• _EXERCISE REQUIREMENTS_
a: Answer these from the certification:
(i) Which company's annual report on Form 10-K did the signer review?
(ii) Which Exchange Act Rules define disclosure controls and procedures?
(iii) To which parties have the certifying officers made their disclosures?
b: Write out word for word everything in the certification from "I, Richard J." down to "in this report.".

• _GIVEN PASSAGE_
------------------------------------------------------------

I, Richard J. Schnieders, certify that:

1.       I have reviewed this annual report on Form 10-K of Sysco Corporation;

2.       Based on my knowledge, this report does not contain any untrue
         statement of a material fact or omit to state a material fact necessary
         to make the statements made, in light of the circumstances under which
         such statements were made, not misleading with respect to the period
         covered by this report;

3.       Based on my knowledge, the financial statements, and other financial
         information included in this report, fairly present in all material
         respects the financial condition, results of operation and cash flows
         of the registrant as of, and for, the periods presented in this report.

4.       The registrant's other certifying officer(s) and I are responsible for
         establishing and maintaining disclosure controls and procedures (as
         defined in Exchange Act Rules 13a-15(e) and 15d-15(e)) for the
         registrant and have:

         (a)      Designed such disclosure controls and procedures, or caused
                  such disclosure controls and procedures to be designed under
                  our supervision, to ensure that material information relating
                  to the registrant, including its consolidated subsidiaries, is
                  made known to us by others within those entities, particularly
                  during the period in which this report is being prepared;

         (c)      Evaluated the effectiveness of the registrant's disclosure
                  controls and procedures and presented in this report our
                  conclusions about the effectiveness of the disclosure controls
                  and procedures, as of the end of the period covered by this
                  report based on such evaluation; and

         (d)      Disclosed in this report any change in the registrant's
                  internal control over financial reporting that occurred during
                  the registrant's most recent fiscal quarter (the registrant's
                  fourth fiscal quarter in the case of an annual report) that
                  has materially affected, or is reasonably likely to materially
                  affect, the registrant's internal control over financial
                  reporting; and

5.       The registrant's other certifying officer(s) and I have disclosed,
         based on our most recent evaluation of internal control over financial
         reporting, to the registrant's auditors and the audit committee of the
         registrant's board of directors (or persons performing the equivalent
         functions):

         (a)      All significant deficiencies and material weaknesses in the
                  design or operation of internal control over financial
                  reporting which are reasonably likely to adversely affect the
                  registrant's ability to record, process, summarize and report
                  financial information; and

         (b)      Any fraud, whether or not material, that involves management
                  or other employees who have a significant role in the
                  registrant's internal control over financial reporting.

------------------------------------------------------------

• _PROVIDED MATERIAL_
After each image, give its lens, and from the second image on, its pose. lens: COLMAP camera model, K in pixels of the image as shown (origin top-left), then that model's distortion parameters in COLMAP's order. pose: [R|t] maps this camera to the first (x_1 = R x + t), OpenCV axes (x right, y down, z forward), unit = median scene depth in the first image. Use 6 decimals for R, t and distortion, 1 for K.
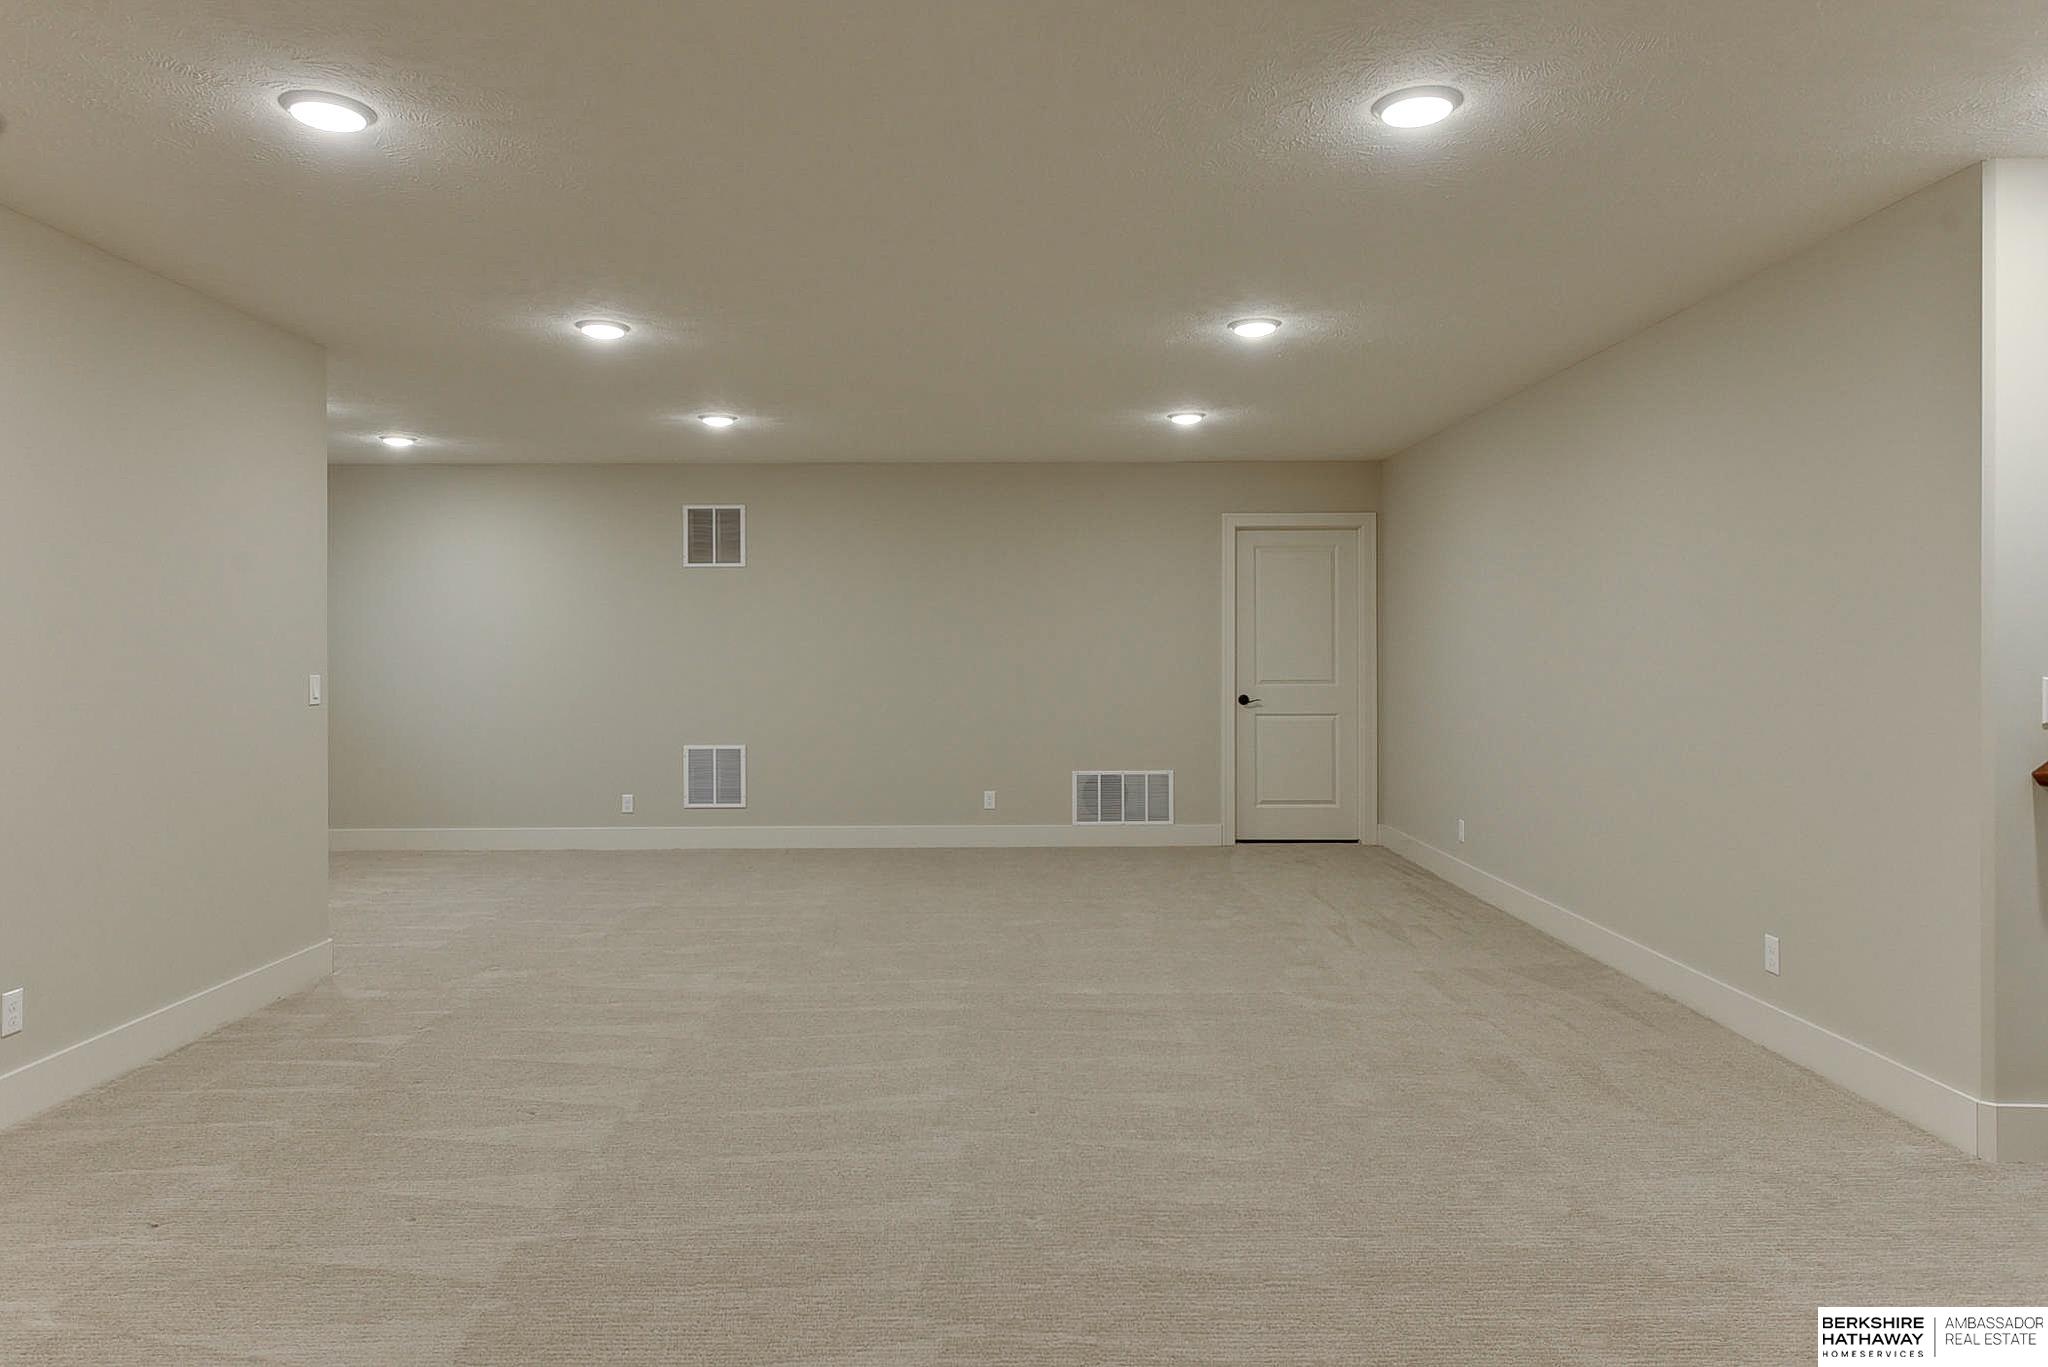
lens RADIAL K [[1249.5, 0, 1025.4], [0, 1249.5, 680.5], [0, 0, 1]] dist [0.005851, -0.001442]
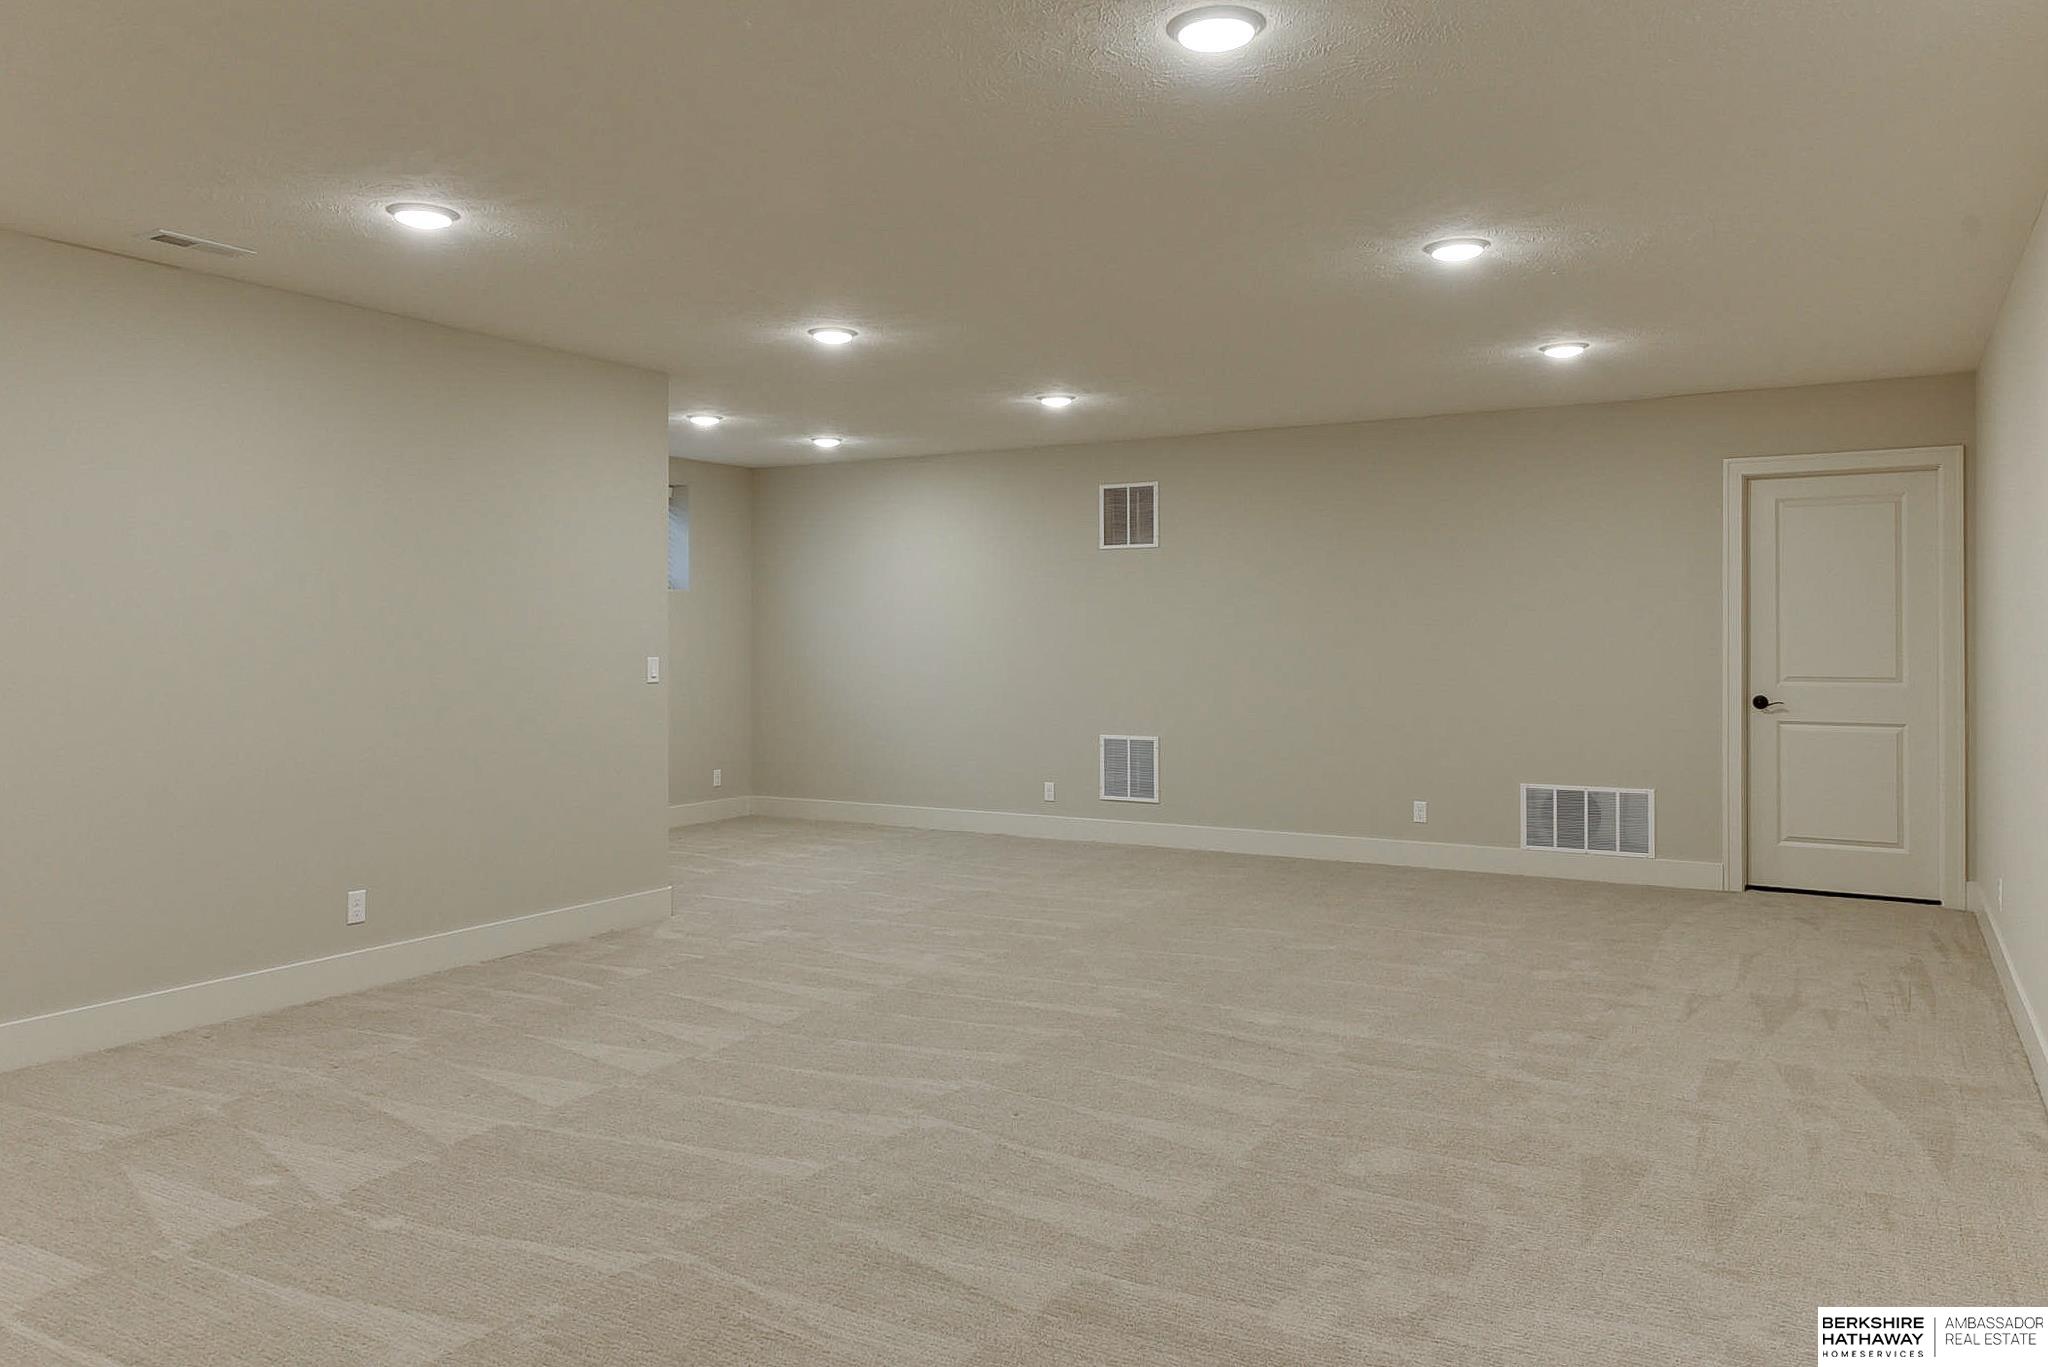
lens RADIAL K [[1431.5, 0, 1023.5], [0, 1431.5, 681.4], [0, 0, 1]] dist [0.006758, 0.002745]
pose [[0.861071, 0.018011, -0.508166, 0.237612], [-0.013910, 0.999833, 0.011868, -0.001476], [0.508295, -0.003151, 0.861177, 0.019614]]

------------------------------------------------------------

• _PER-TASK ANSWERS_
a:
(i) Sysco Corporation
(ii) Rules 13a-15(e) and 15d-15(e)
(iii) The registrant's auditors and the audit committee of the registrant's board of directors, or persons performing the equivalent functions

b:
I, Richard J. Schnieders, certify that:

1.       I have reviewed this annual report on Form 10-K of Sysco Corporation;

2.       Based on my knowledge, this report does not contain any untrue
         statement of a material fact or omit to state a material fact necessary
         to make the statements made, in light of the circumstances under which
         such statements were made, not misleading with respect to the period
         covered by this report;

3.       Based on my knowledge, the financial statements, and other financial
         information included in this report, fairly present in all material
         respects the financial condition, results of operation and cash flows
         of the registrant as of, and for, the periods presented in this report.